Glenn ha vissuto a stretto contatto con due giganti: David Bowie e John Bonham. «Bowie ha vissuto a casa mia nel 1975. Stavo per lasciare i Deep Purple dopo l’uscita di Ritchie Blackmore, è stato David a convincermi a restare. Mi ha influenzato profondamente: mi ha cambiato il look, abbiamo scritto insieme, eravamo legatissimi. Voleva persino che cantassi su Young Americans, ma non è stato possibile. Amava il mio lato soul, e io adoravo il suo». Con John Bonham il legame era altrettanto profondo. «Era uno dei miei migliori amici. Veniva a suonare con i Trapeze, lo faceva appena aveva un day off. Ho conosciuto suo figlio Jason quando aveva 3 anni. Fuori dal palco John era un uomo generoso, divertente. C’erano Bonzo e John: io li conoscevo entrambi».

Negli anni ’80, Hughes ha rischiato di perdersi. «Non ricordo molto di quel periodo, bevevo troppo, facevo cose sbagliate. Nel 1991 ho avuto un infarto la notte di Natale: ho quasi perso la vita.

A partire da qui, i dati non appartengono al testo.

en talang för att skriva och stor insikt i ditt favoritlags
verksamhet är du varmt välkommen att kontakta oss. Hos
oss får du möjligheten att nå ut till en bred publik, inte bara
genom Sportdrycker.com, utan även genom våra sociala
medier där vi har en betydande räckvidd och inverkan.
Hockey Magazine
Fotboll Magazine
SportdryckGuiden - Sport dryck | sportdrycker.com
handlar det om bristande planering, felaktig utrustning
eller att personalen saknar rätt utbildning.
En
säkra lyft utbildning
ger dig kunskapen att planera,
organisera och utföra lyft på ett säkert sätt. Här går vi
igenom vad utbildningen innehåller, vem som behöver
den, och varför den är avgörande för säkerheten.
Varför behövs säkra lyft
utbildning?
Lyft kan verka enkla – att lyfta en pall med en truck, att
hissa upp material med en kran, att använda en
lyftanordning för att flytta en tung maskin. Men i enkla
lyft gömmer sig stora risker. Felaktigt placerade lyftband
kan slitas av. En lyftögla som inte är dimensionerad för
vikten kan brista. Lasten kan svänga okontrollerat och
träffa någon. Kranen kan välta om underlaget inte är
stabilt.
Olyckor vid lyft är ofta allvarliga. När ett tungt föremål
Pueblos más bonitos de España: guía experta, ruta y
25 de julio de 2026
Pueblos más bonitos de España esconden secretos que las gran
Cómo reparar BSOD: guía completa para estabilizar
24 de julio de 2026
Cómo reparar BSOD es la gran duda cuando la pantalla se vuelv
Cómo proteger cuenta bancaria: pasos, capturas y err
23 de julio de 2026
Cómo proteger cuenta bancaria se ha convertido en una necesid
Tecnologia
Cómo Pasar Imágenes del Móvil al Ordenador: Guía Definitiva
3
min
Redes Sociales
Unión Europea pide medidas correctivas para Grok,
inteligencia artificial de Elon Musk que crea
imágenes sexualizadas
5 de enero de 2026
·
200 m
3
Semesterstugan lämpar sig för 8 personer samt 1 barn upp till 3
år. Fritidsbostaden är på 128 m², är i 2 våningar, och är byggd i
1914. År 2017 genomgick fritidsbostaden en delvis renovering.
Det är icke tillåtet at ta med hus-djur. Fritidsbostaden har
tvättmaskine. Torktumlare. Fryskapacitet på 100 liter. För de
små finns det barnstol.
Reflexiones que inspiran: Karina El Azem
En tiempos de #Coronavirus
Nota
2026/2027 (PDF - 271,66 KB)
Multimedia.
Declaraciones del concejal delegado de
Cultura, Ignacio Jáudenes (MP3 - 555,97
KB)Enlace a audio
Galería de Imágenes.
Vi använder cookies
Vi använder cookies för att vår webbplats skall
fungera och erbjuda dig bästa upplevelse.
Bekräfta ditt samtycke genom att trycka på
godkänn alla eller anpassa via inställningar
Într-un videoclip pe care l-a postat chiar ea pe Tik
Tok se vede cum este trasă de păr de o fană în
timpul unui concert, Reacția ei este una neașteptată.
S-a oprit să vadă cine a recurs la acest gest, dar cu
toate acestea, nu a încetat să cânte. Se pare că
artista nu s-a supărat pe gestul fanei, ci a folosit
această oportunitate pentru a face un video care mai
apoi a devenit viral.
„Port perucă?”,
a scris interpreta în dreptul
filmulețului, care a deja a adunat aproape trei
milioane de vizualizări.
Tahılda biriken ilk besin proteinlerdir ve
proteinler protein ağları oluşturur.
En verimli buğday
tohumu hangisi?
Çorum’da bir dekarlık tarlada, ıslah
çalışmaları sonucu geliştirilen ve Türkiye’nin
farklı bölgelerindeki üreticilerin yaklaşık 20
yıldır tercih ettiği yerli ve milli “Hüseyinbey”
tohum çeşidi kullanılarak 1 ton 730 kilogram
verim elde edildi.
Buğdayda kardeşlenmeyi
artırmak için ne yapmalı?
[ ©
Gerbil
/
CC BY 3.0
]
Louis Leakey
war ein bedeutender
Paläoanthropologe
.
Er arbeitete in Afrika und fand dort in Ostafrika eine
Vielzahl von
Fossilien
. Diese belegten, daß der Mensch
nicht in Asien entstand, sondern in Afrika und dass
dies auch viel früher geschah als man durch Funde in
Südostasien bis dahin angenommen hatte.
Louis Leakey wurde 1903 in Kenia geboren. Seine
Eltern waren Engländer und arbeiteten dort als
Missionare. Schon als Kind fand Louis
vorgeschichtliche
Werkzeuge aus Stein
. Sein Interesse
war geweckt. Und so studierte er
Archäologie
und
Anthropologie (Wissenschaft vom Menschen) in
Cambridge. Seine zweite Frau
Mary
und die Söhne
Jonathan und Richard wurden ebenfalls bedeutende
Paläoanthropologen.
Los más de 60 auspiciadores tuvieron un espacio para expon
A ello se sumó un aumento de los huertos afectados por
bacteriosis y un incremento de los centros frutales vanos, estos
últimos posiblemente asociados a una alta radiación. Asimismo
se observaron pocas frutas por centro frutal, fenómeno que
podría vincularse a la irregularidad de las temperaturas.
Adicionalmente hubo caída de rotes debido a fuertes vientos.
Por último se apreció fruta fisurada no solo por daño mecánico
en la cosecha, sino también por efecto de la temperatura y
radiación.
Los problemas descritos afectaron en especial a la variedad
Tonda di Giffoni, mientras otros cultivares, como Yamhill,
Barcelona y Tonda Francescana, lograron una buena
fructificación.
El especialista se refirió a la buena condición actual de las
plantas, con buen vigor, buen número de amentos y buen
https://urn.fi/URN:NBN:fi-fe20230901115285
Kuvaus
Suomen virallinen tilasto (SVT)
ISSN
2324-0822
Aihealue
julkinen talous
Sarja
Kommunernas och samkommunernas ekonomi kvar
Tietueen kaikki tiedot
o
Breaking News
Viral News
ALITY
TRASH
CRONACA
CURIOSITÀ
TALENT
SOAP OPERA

Da allora ho cambiato tutto». Ha continuato a cercare sfide, senza rimanere legato all’immaginario che lo voleva a cantare per sempre vecchie hit. «Amo collaborare con artisti diversi, non solo rock. Come Robbie Williams: era un fan di una canzone che avevo fatto con i KLF, mi ha chiamato e abbiamo registrato insieme. Mi piace correre rischi, uscire dalla comfort zone. La mia voce mi permette di farlo».

Alla domanda su cosa significhi oggi il rock, Glenn è netto: «Vengo dagli anni ’70, da un’epoca senza laser o playback. Jeans, piedi scalzi, canzoni vere. Vorrei rivedere quella sincerità, tre minuti di chitarra acustica e anima, niente Auto-Tune». E se dovesse riassumere la sua carriera in una frase? «È difficile incasellarmi. Sono partito dall’R&B e dal funk, ho vissuto il rock classico con i Deep Purple, ho esplorato con progetti avventurosi come Hughes/Thrall o Black Country Communion. Ma sotto c’è sempre il groove, c’è sempre il soul. La gente mi vede come un rocker, ma io sono la voce del soul».

Quando gli chiedo cosa canti sotto la doccia, ride: «Qualsiasi cosa mi venga in mente. Forse Bohemian Rhapsody, ma anche cose da Broadway o i T. Rex. Ecco i T. Rex sono perfetti mentre ti lavi. Ma davvero, non penso mai: lascio che accada». Prima di salutarci, Glenn si lascia andare a un ricordo dell’Italia («Ho vissuto a Roma negli anni ’70, vicino a Piazza Navona, amo l’Italia e gli italiani») per poi aggiunge una frase su quello che vorrebbe fare con la sua musica: «Riuscire ad aiutare qualcuno».